CNVizard: a lightweight streamlit application for an interactive analysis of copy number variants

Jeremias Krause,Carlos Classen,Daniela Dey,Eva Lausberg,Luise Kessler,Thomas Eggermann,Ingo Kurth,Matthias Begemann,Florian Kraft
DOI: https://doi.org/10.1101/2024.06.14.598969
2024-06-17
Abstract:Methods to call, analyze and visualize copy number variations (CNVs) from massive parallel sequencing data have been widely adopted in clinical practice and genetic research. To enable a streamlined analysis of CNV data, comprehensive annotation and good visualization are indispensable. The ability to detect single exon CNVs is another important feature for genetic testing. Nonetheless, most available open-source tools come with limitations in at least one of these areas. One drawback is that available tools deliver data in an unstructured and static format which requires subsequent visualization and formatting efforts. Here we present CNVizard, a lightweight streamlit app which requires minimal computational knowledge, and which is compatible with widely used CNV processing tools (CNVkit and AnnotSV). CNVizard can process short- and long-read sequencing data and provides an intuitive webapp-like experience enabling an interactive visualization of CNV data.
Bioinformatics
What problem does this paper attempt to address?

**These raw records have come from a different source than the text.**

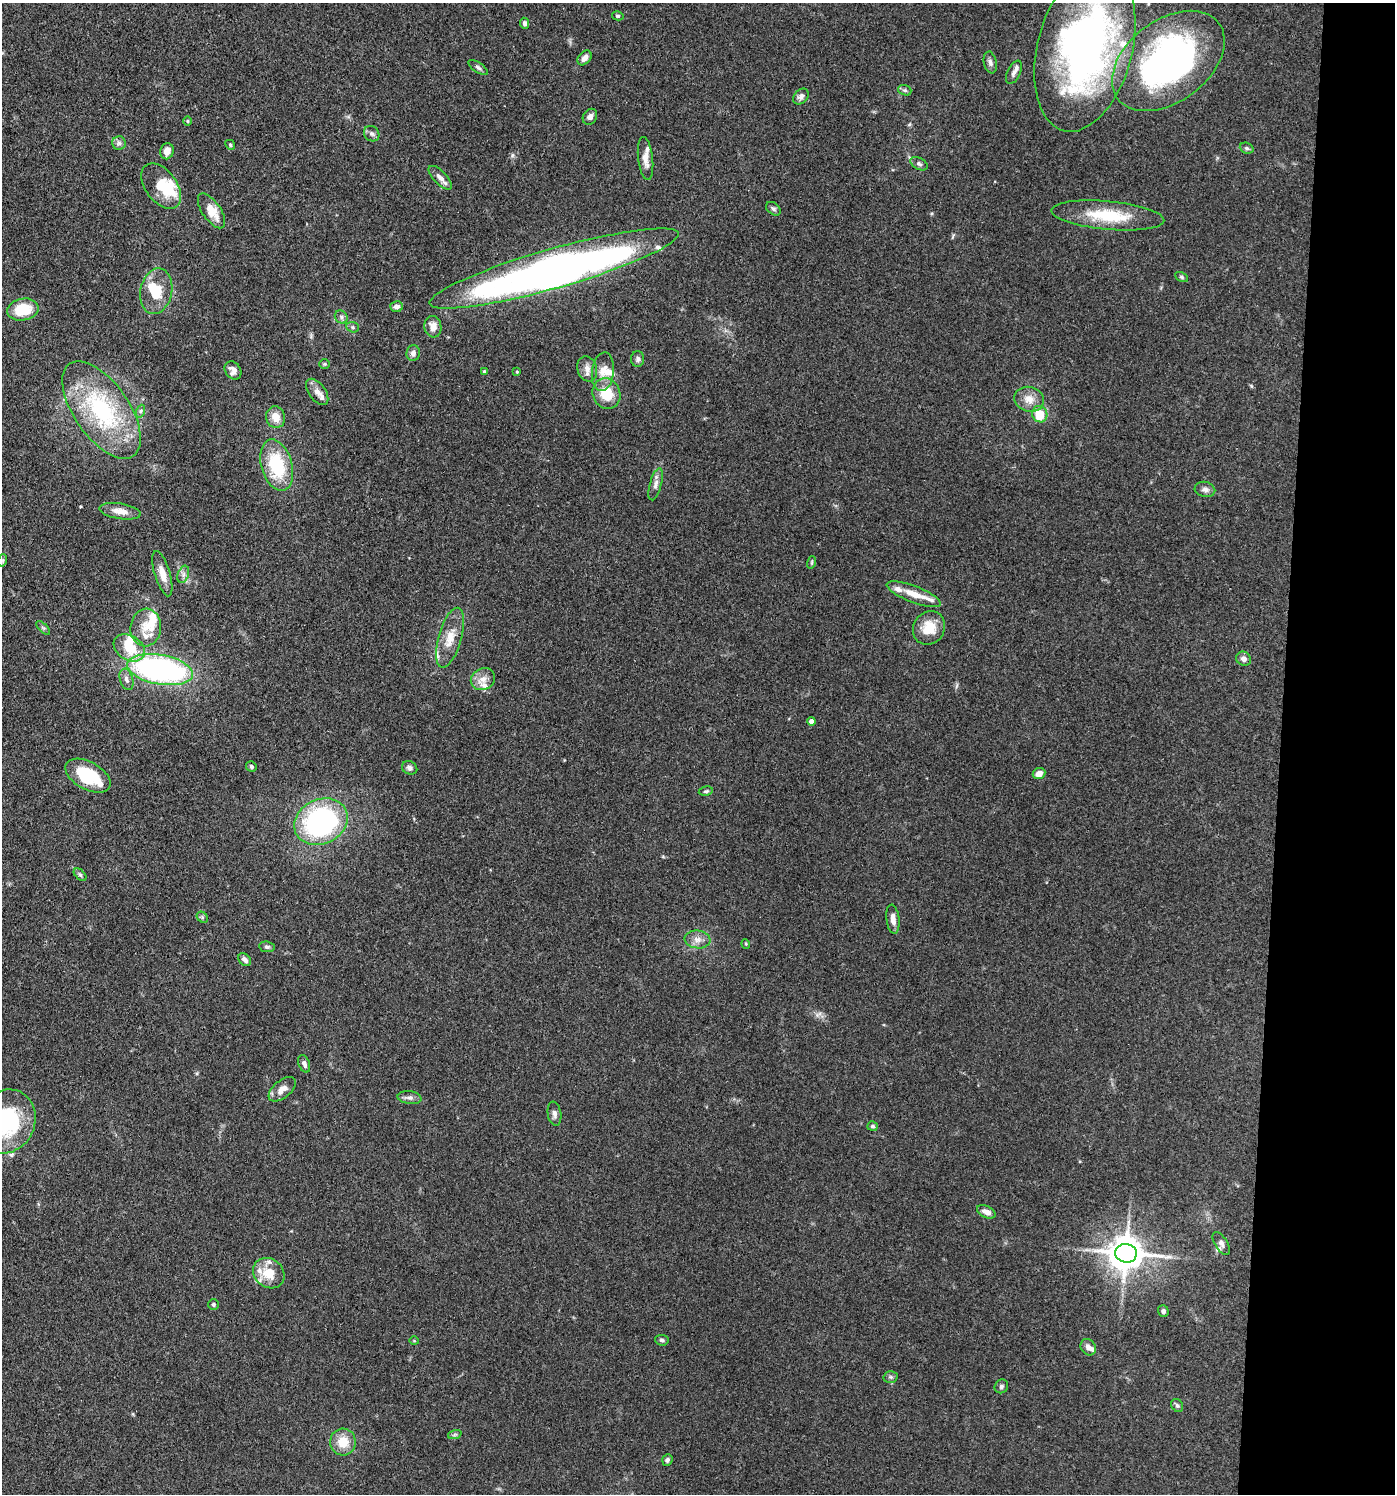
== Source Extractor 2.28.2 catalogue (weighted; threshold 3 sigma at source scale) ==
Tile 6 of 3 x 3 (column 3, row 2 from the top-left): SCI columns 3072-4464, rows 1567-3058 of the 4645 x 4619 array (HDU 1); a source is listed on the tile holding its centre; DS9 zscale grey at full resolution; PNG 1397 x 1496 px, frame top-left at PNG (2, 3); each listed source drawn as its Kron ellipse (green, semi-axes under 4 px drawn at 4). Shown black and unused: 8% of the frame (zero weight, under 3 of 4 exposures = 9% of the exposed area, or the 3 px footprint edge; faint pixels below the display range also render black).
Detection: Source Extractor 2.28.2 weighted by HDU 2 'WHT'; one run over the whole footprint, this tile lists its part. Background 0.153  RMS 0.0055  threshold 0.025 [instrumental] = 3 sigma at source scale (4.5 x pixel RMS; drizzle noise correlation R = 1.50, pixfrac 1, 0.05/0.05 arcsec/px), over >= 5 px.
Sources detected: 119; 4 inside a brighter object's white glare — neither listed nor drawn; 15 inside a brighter listed object's ellipse — not listed separately; the other 100 listed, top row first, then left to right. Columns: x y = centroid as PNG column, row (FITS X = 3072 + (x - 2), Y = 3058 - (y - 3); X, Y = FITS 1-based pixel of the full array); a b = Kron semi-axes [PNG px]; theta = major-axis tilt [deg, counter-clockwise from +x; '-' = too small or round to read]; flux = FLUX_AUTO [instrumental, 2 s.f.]
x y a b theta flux
618 16 6 4 -14 0.88
525 23 5 4 - 1.3
1085 48 85 47 75 270
585 58 8 6 50 3.1
1168 61 63 41 37 210
990 62 11 6 -78 2.1
478 68 11 5 -34 1.5
1014 72 12 6 64 2.7
905 90 7 5 -19 1.2
801 96 9 6 44 2
590 117 8 6 56 2.3
188 121 5 3 - 0.61
372 134 8 7 - 1.7
119 143 7 7 - 1.7
230 145 5 4 - 0.86
1247 148 7 5 -21 1.2
167 151 8 6 76 4.6
646 158 21 7 -83 5
919 164 9 5 -29 1.5
440 178 15 6 -46 3.4
161 186 26 15 -54 15
773 209 8 5 -39 1.3
211 211 20 9 -56 11
1108 215 57 14 -5 26
554 268 129 19 16 400
1181 277 7 4 -27 0.89
156 291 23 16 79 16
396 307 6 5 - 2.5
23 310 16 11 10 19
341 317 7 6 - 1.6
353 327 6 5 - 1
433 327 10 8 -81 4.8
413 353 8 6 81 2.7
638 359 8 6 90 1.5
324 364 5 5 - 0.73
587 369 13 9 -73 3.8
233 370 9 7 -55 3.4
484 371 3 2 - 0.49
517 372 4 3 - 0.52
603 372 19 11 83 7
317 392 15 8 -54 3.6
606 394 16 13 -66 15
1029 399 15 12 -16 6.3
101 410 56 27 -55 71
141 411 6 4 71 1.1
1040 414 8 7 - 13
276 417 11 9 -75 6.8
277 465 26 15 -74 32
656 484 17 6 74 2.9
1205 489 10 7 -13 2.4
120 511 21 8 -9 6.1
3 560 6 4 72 0.79
812 562 6 4 72 0.83
162 574 23 7 -73 6.3
183 574 9 5 71 1.9
914 594 29 8 -21 8.8
43 628 9 3 -44 0.94
146 628 19 15 84 11
929 628 17 15 55 13
450 638 31 11 74 11
129 648 17 12 -31 14
1244 659 8 6 -38 2.5
160 670 33 15 -10 140
126 679 11 6 -72 2.3
483 679 12 10 29 4.8
812 721 4 4 - 4
251 766 5 5 - 0.98
410 768 8 6 -27 2.1
1039 773 6 5 - 4.3
88 776 24 14 -29 31
706 791 7 4 10 1
321 822 28 22 25 99
80 875 7 4 -44 1.1
202 917 6 5 - 1
893 919 14 6 -84 4.1
697 939 13 9 -7 4.1
746 944 5 3 - 0.53
267 947 8 5 -8 1.2
245 960 7 5 -47 2.3
304 1064 9 5 -71 2.6
282 1089 16 8 39 5
410 1098 12 6 -8 2.2
554 1114 12 6 -81 2.2
6 1121 33 28 65 54
873 1126 5 4 - 1.1
986 1212 10 5 -25 3.6
1221 1243 13 6 -57 2.3
1126 1253 11 9 -5 1300
269 1273 16 14 -39 12
213 1305 5 5 - 0.95
1163 1311 6 5 - 1.6
662 1340 7 5 -6 1.3
414 1341 5 3 - 0.48
1088 1347 9 7 -58 2.6
891 1377 7 6 - 1.2
1001 1386 7 6 - 1.4
1177 1405 7 5 -56 1.2
455 1434 7 4 19 1.1
343 1442 13 13 - 10
667 1460 6 5 - 1.5
Overlapping masked pixels (flux is a lower limit): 1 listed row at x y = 554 268
Isophote crosses this tile's border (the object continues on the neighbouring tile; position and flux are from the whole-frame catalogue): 2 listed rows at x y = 1085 48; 6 1121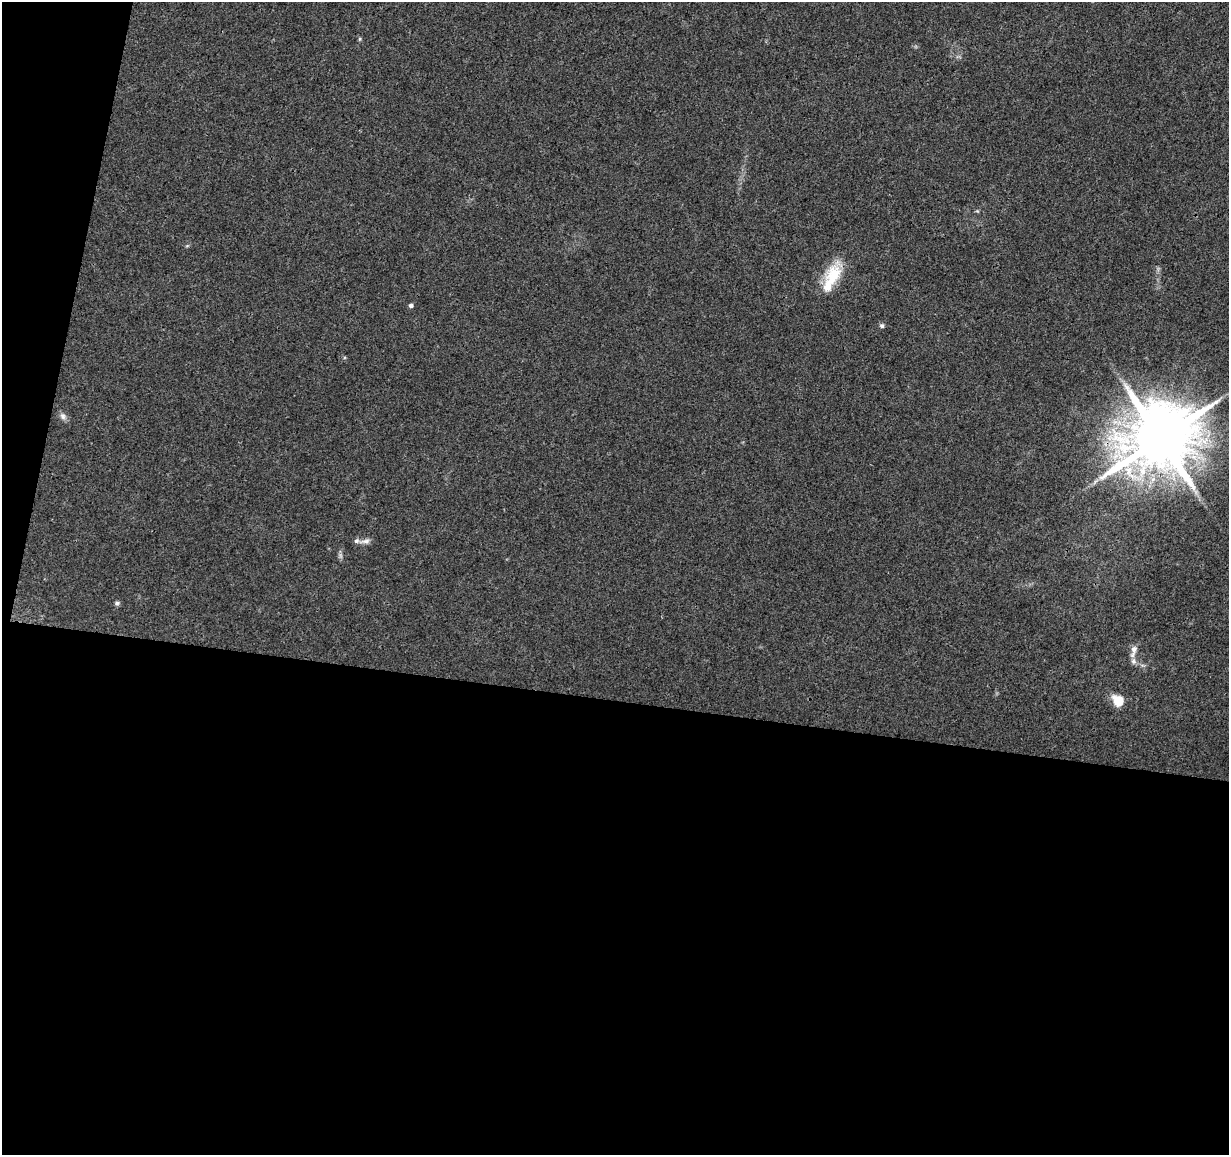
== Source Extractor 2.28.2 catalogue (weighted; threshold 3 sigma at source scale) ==
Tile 13 of 4 x 4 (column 1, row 4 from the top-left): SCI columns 10-1236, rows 285-1437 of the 4918 x 5121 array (HDU 1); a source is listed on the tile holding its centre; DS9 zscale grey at full resolution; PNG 1231 x 1157 px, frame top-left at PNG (2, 2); no overlay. Shown black and unused: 42% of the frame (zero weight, under 3 of 4 exposures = <1% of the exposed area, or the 3 px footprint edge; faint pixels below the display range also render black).
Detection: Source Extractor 2.28.2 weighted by HDU 2 'WHT'; one run over the whole footprint, this tile lists its part. Background 0.0277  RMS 0.0038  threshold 0.0169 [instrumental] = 3 sigma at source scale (4.5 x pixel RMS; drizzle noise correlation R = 1.50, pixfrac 1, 0.0396/0.0396 arcsec/px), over >= 5 px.
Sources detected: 13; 2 inside a brighter listed object's ellipse — not listed separately; the other 11 listed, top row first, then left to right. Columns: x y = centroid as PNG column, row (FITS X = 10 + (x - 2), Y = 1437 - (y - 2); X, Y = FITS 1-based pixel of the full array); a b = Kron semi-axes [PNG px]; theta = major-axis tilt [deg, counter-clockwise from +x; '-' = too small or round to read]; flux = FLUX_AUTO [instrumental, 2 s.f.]
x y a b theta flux
360 39 6 4 89 0.46
833 276 36 19 70 13
411 306 5 4 - 1.1
882 326 6 6 - 0.77
63 416 10 8 -49 1.6
1160 438 20 17 37 4000
1095 481 12 3 45 1.2
365 541 18 7 5 2.1
117 603 7 5 18 0.85
1134 649 13 8 74 2.3
1118 701 11 9 -44 8.3
Overlapping masked pixels (flux is a lower limit): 1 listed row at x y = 1160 438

The paper primarily introduces a lightweight Streamlit application named CNVizard, aimed at providing an interactive tool for copy number variation (CNV) data analysis. The paper attempts to address the following key issues: 1. **Simplifying the CNV data analysis process**: Existing CNV analysis tools have limitations in terms of data structure, visualization, and annotation. CNVizard improves these issues by offering an intuitive web application interface, making data analysis more convenient for users. 2. **Enhancing single-exon CNV detection capability**: Reliable identification of single-exon variations is needed in genetic testing. Although some existing tools support single-exon CNV detection, CNVizard offers more powerful features and more intuitive visualizations in this regard. 3. **Improving data visualization capabilities**: Many existing tools lack comprehensive data visualization features, especially for single-exon level CNV analysis. CNVizard addresses this issue by generating box plots similar to MLPA/Coffalyser, allowing users to better compare samples with reference data. 4. **Providing comprehensive data annotation**: To accelerate and improve the reliability of CNV analysis, CNVizard integrates the AnnotSV tool for data annotation, which helps quickly identify known pathogenic and database-recorded CNVs. 5. **Enabling family mode analysis**: Genetic testing and research often use family mode analysis, such as trio analysis. CNVizard supports such analyses to help identify new variations. In summary, the main purpose of this paper is to propose a comprehensive CNV analysis tool—CNVizard. It aims to simplify the CNV data analysis process by providing an easy-to-use interactive interface and enhancing single-exon CNV detection and visualization capabilities. Additionally, it offers comprehensive data annotation features and supports family mode analysis.